**WORK ITEM**
In the Chi-Raq review, copy everything from "Spike Lee’s Chi-Raq" down to "effectively capture it.", changing "Pfleger" to "Father Mike".

‘Chi-Raq’: Spike Lee’s look at Chicago’s pain is flawed, frustrating but focused

photo by: Parrish Lewis, Courtesy of Roadside Attractions and Amazon Studios
Photo by: Parrish Lewis, Courtesy of Roadside Attractions and Amazon Studios

Spike Lee’s Chi-Raq opens with a declaration of emergency and shortly thereafter, you hear the voice of Father Michael Pfleger, a white priest from Chicago’s South Side who has long been active against violence in the community. “Homicides in Chicago, Illnois have surpassed the death toll of Americans in Iraq,” Pfleger’s voiceover declares. The pain of a community sits centerstage in this film, and the movie’s idiosyncrasies don’t drown out that pain — nor do they truly amplify or effectively capture it.

Nick Cannon stars as Demetrius aka “Chiraq,” a gang leader who runs with the Spartans on Chicago’s South Side. His rival is an older banger named Cyclops, gleefully played by Wesley Snipes, who heads the Trojans of Troytown. In the center of their conflict is their community — and their women. After she Googles Leymah Gbowee, who organized the Women in Peacebuilding Network in Liberia and started a “sex strike” in response to the 2nd Liberian Civil War, Chiraq’s girlfriend Lysistrata leads the women in the community in a sexual hold-out to convince their men to put down their guns. The action both inspires and provokes, as the bangers come to grips with their lifestyle and Lysistrata becomes the leader of a movement.

**PROVIDED DATA**
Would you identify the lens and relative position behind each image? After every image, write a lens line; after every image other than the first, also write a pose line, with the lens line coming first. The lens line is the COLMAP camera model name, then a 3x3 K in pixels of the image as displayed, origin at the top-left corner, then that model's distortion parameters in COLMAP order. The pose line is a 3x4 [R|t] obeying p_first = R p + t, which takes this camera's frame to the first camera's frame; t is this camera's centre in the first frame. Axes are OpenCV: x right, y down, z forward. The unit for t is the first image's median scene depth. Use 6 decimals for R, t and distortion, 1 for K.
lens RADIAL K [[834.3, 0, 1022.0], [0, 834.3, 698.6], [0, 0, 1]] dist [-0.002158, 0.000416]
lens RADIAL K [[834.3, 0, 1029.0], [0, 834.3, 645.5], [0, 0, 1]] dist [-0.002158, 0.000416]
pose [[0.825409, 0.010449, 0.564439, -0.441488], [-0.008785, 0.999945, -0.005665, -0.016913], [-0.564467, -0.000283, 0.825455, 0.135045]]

**EXERCISE SOLUTION**
Spike Lee’s Chi-Raq opens with a declaration of emergency and shortly thereafter, you hear the voice of Father Michael Father Mike, a white priest from Chicago’s South Side who has long been active against violence in the community. “Homicides in Chicago, Illnois have surpassed the death toll of Americans in Iraq,” Father Mike’s voiceover declares. The pain of a community sits centerstage in this film, and the movie’s idiosyncrasies don’t drown out that pain — nor do they truly amplify or effectively capture it.